Sunday, February 22, 2009

"I told you so" is easy to say but hard to hear...

That's my opinion anyway. Earlier this week I has having a conversation with my brother updating him on my once again isolated status in regards to our father's side of the family. Three years ago when I "found" my cousin and got myself invited to a family reunion I chastised my brothers for not giving our flesh and blood a chance. A second chance really cause they kinf of blew things the first time around. Deciding that I wanted my children to meet the people that I spend most of my young life with I blindly forgave them for all the heart ache and pushed forward. Alone of course because my brother refuse to let go of the hurt and anger and they stood firm in not wanting anything to do with this side of our family.

Being the know it all big sister and counselor I knew I was doing the right thing and opened myself back up to a group of people that most certainly were going to hurt me again. It's what they do best. Here I am three years later telling him about an email war that I started based on some ignorant emails circulating during the time before the presidential election. I told him about my aunt and how ridiculous her response was not to mention how it had nothing to do with what I had written. I continued to tell him about my two other aunts who have since ignored me because of their Catholic beleifes and narrow view on the election. It seems in this time of crisis the only thing that was worth thinking about was abortion. Must be nice to not have any other cares in the world. Because I would not comform, because I stood my ground I am once again cut off.

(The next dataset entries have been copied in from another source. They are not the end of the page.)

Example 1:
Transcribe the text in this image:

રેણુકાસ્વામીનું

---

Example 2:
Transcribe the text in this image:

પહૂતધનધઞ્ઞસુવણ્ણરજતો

His response "I told you so." I am usually the one uttering those words so this was a bit more difficult to take. Having had a chance to process things I relaized how foolish I was to pursue these "roots." This was the family that made fun of me, caused me many tears, compared me to other cousins that I had nothing in common with. I have always been different and I know this but somehow not being a part of one's family is just not easy to accept. I am learning though because I know this is for the best. I am different for many reasons and all of them make me better for it. I keep this in mind as I move forward.

In the mean time perhaps I will be more careful with my quick response to say I told you so.